Il recente prestigio del Regno Unito era basato sui vantaggi della globalizzazione, essere la patria di riferimento del suo modello di capitalismo e il prestigio culturale della propria lingua, diventata lingua franca di un mondo iperconnesso.

Tuttavia, se il primo vantaggio verrà ridimensionato dall’uscita parziale dai flussi, e la Teoria dei Giochi ci insegna che agenti razionali vanno sempre dove hanno 101 anziché 100, e quindi chi offre 100 viene scartato esattamente come chi offriva zero, nemmeno il secondo punto di forza se la passa più tanta bene. Generazioni di giovani di belle speranze potrebbero non trovare più a Londra la migliore scuola di lingua: perché mai dovrebbero sciacquare i piatti a Londra se tramite Netflix o Youtube possono avere quasi gratis tutta l’esposizione alla lingua originale di cui hanno bisogno? La lingua inglese è già ovunque, non bisogna andare per forza oltremanica ad abbeverarsene.

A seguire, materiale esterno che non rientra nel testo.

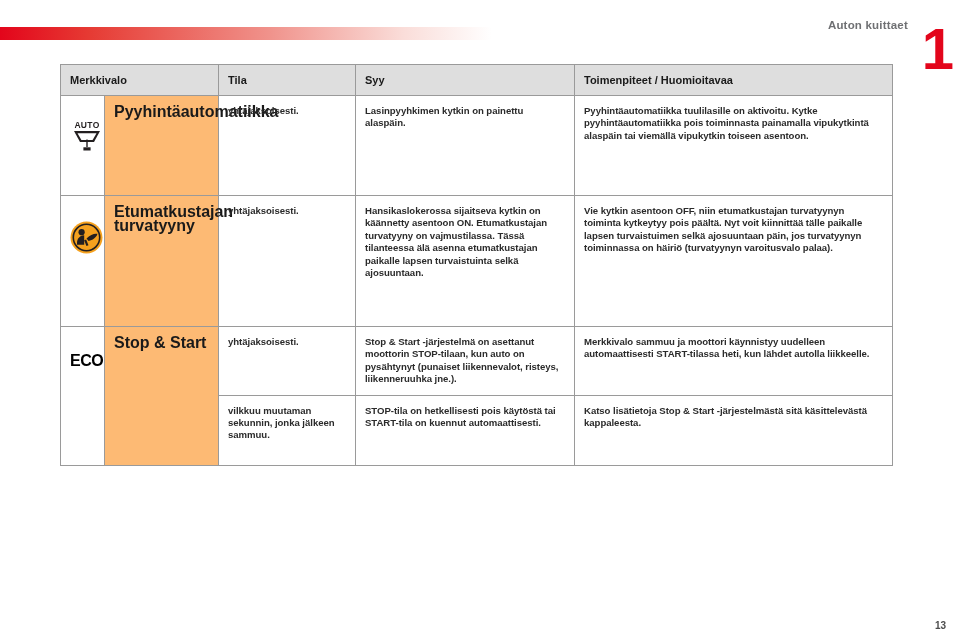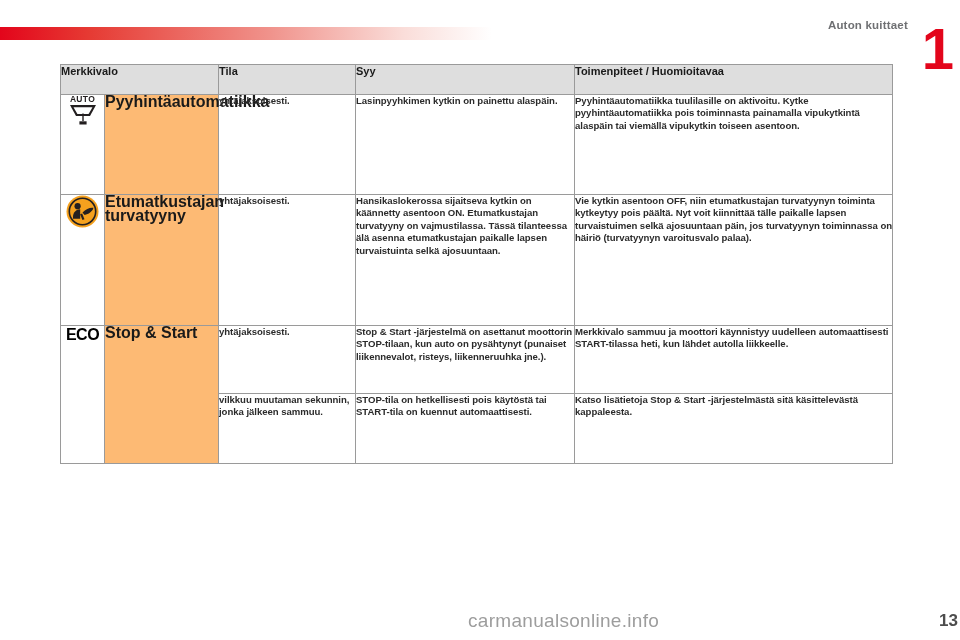--- a/index.html
+++ b/index.html
@@ -69,21 +69,21 @@
   }
   table.main {
     border-collapse: collapse;
     width: 832px;
     table-layout: fixed;
     border: 1px solid #9a9a9a;
   }
   table.main th, table.main td {
     border: 1px solid #9a9a9a;
     vertical-align: top;
-    padding: 0;
+    padding: 9px;
   }
   thead th {
     background: #dedede;
     height: 30px;
     font-size: 11px;
     font-weight: bold;
     color: #1a1a1a;
     text-align: left;
     padding: 7px 0 7px 9px;
   }
@@ -114,21 +114,21 @@
     font-size: 9.6px;
     font-weight: bold;
     color: #2b2b2b;
     line-height: 12.4px;
     padding: 7px 8px 7px 8px;
     letter-spacing: -0.05px;
     margin-left: 48px;
   }
 
   
-  .ico { display: inline-block; }
+  .ico { display: inline-block; margin-top: 16px; }
 
   .ico-wiper { width: 34px; height: 32px; position: relative; }
   .ico-wiper .auto-txt {
     position: absolute; top: 0; left: 0; width: 34px;
     font-size: 8.5px; font-weight: bold; color: #231f20;
     letter-spacing: .3px; text-align: center; line-height: 9px;
   }
   .ico-wiper svg { position: absolute; top: 9px; left: 3px; }
 
   .ico-airbag { width: 33px; height: 33px; }
@@ -147,23 +147,23 @@
     position: absolute;
     left: 468px;
     bottom: 8px;
     font-size: 19px;
     color: #9d9d9d;
     letter-spacing: .3px;
     font-family: "Liberation Sans", sans-serif;
   }
   .footer-pageno {
     position: absolute;
-    right: 2px;
+    right: 14px;
     bottom: 9px;
-    font-size: 17px;
+    font-size: 10px;
     font-weight: bold;
     color: #4d4d4d;
   }
 </style>
 </head>
 <body>
 
 <div id="page">
 
   <div class="top-bar"></div>
@@ -243,17 +243,16 @@
         <tr style="height:70px">
           <td class="body-cell">vilkkuu muutaman sekunnin, jonka jälkeen sammuu.</td>
           <td class="body-cell">STOP-tila on hetkellisesti pois käytöstä tai START-tila on kuennut automaattisesti.</td>
           <td class="body-cell">Katso lisätietoja Stop &amp; Start -järjestelmästä sitä käsittelevästä kappaleesta.</td>
         </tr>
 
       </tbody>
     </table>
   </div>
 
-  <div class="footer-wm">carmanualsonline.info</div>
 
   <div class="footer-pageno">13</div>
 
 </div>
 
 </body></html>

Inoltre, il livello medio dell’inglese nel mondo è aumentato moltissimo. I giovani tedeschi e svizzeri parlano un inglese già quasi perfetto, e persino in paesi recalcitranti come Francia e Italia il livello è molto migliorato di recente.

E allora, cosa c’entra Vienna? Vienna resta una delle città più belle d’Europa, ma la sua bellezza fu costruita per celebrare i fasti della capitale di un impero immenso, poliglotta e multietnico. Quando il suo impero fu inghiottito dall’unica vittoria militare della storia italiana (vittoria che si sarebbe ovviamente tradotta con la scellerata estinzione di uno dei fari di cultura e tolleranza della civiltà europea), Vienna si ritrovo ad essere la capitale troppo grande di un corpo troppo piccolo e si rinchiuse nei piccoli piacere dei suoi caffè, animati da intellettuali già con la valigia pronta per sfuggire alla nuova marea nera.

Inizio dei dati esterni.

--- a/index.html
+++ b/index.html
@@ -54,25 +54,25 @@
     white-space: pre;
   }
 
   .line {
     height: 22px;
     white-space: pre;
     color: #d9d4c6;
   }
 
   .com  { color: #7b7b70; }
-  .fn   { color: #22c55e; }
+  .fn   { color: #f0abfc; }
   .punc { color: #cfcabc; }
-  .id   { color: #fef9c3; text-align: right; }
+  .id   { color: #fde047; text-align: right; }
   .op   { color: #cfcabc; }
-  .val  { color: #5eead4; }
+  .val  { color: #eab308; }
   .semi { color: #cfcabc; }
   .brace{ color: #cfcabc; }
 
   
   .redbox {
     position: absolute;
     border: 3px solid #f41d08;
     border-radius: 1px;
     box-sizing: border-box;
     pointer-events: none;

Londra rischia di trovarsi ad essere una Vienna con i bus a due piani. Una città schiava del mito della propria storia, troppo immedesimata nel proprio ruolo per reinventarsi di colpo e soprattutto non abbastanza umile per farlo. Londra rischia di diventare per gli anni a venire un luogo dove si va a vedere il cambio della guardia davanti a Buckingham Palace e ci si fa un selfie con i Beefeaters. Gioverebbe ricordare che anche Roma, capitale dell’Impero millenario che inventò l’occidente e la cristianità, è ormai ridotta a poco più di uno sfondo per i selfie con i centuroni obesi, le spazzole della scopa montati sugli elmi di plastica.

Sono molte le lezioni che possiamo trarre dalla Storia: la principale a mio avviso dovrebbe sempre essere l’umiltà.